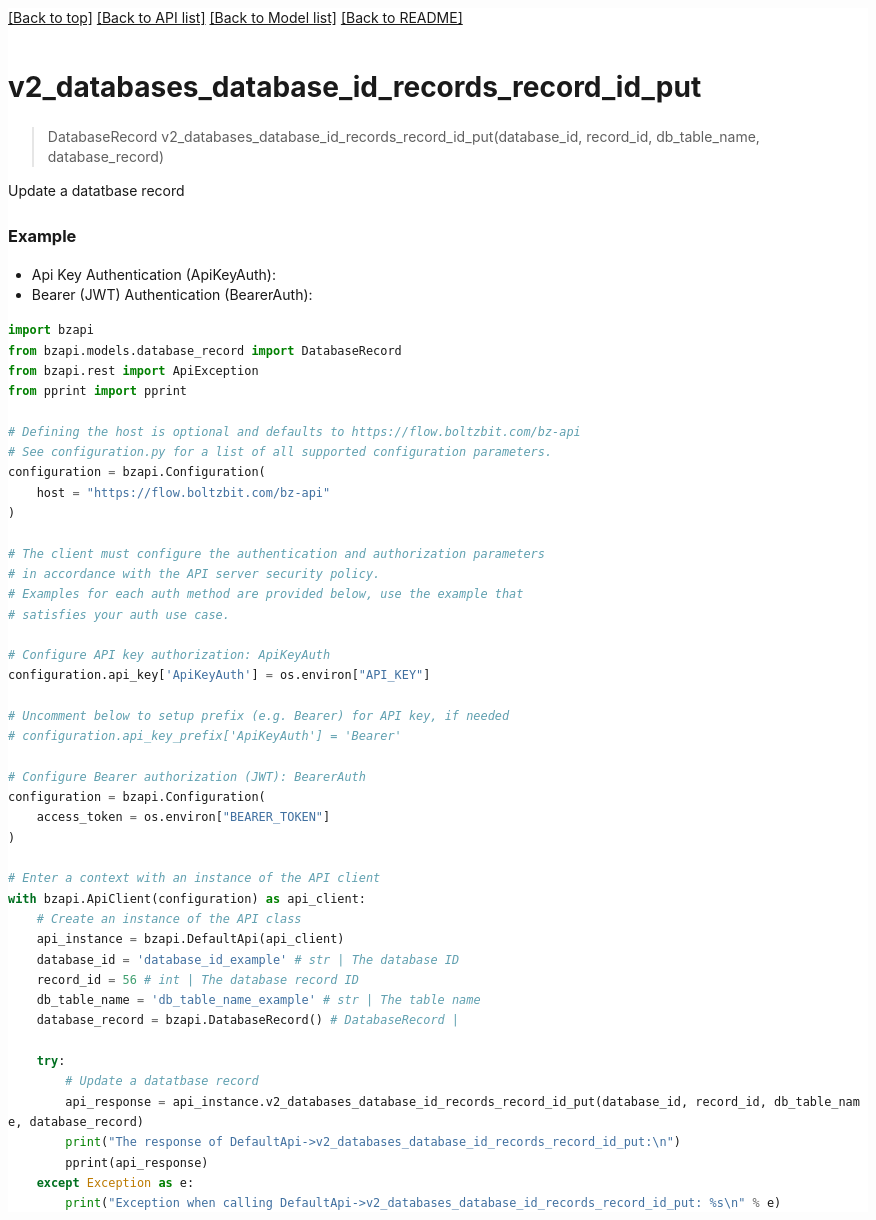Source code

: [[Back to top]](#) [[Back to API list]](../README.md#documentation-for-api-endpoints) [[Back to Model list]](../README.md#documentation-for-models) [[Back to README]](../README.md)

# **v2_databases_database_id_records_record_id_put**
> DatabaseRecord v2_databases_database_id_records_record_id_put(database_id, record_id, db_table_name, database_record)

Update a datatbase record

### Example

* Api Key Authentication (ApiKeyAuth):
* Bearer (JWT) Authentication (BearerAuth):

```python
import bzapi
from bzapi.models.database_record import DatabaseRecord
from bzapi.rest import ApiException
from pprint import pprint

# Defining the host is optional and defaults to https://flow.boltzbit.com/bz-api
# See configuration.py for a list of all supported configuration parameters.
configuration = bzapi.Configuration(
    host = "https://flow.boltzbit.com/bz-api"
)

# The client must configure the authentication and authorization parameters
# in accordance with the API server security policy.
# Examples for each auth method are provided below, use the example that
# satisfies your auth use case.

# Configure API key authorization: ApiKeyAuth
configuration.api_key['ApiKeyAuth'] = os.environ["API_KEY"]

# Uncomment below to setup prefix (e.g. Bearer) for API key, if needed
# configuration.api_key_prefix['ApiKeyAuth'] = 'Bearer'

# Configure Bearer authorization (JWT): BearerAuth
configuration = bzapi.Configuration(
    access_token = os.environ["BEARER_TOKEN"]
)

# Enter a context with an instance of the API client
with bzapi.ApiClient(configuration) as api_client:
    # Create an instance of the API class
    api_instance = bzapi.DefaultApi(api_client)
    database_id = 'database_id_example' # str | The database ID
    record_id = 56 # int | The database record ID
    db_table_name = 'db_table_name_example' # str | The table name
    database_record = bzapi.DatabaseRecord() # DatabaseRecord | 

    try:
        # Update a datatbase record
        api_response = api_instance.v2_databases_database_id_records_record_id_put(database_id, record_id, db_table_name, database_record)
        print("The response of DefaultApi->v2_databases_database_id_records_record_id_put:\n")
        pprint(api_response)
    except Exception as e:
        print("Exception when calling DefaultApi->v2_databases_database_id_records_record_id_put: %s\n" % e)
```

_ _ _ _ _

▶ [Directions] Number of lines holding "with" in the listing above: work it out and give that number alone.

▶ [Written response] 3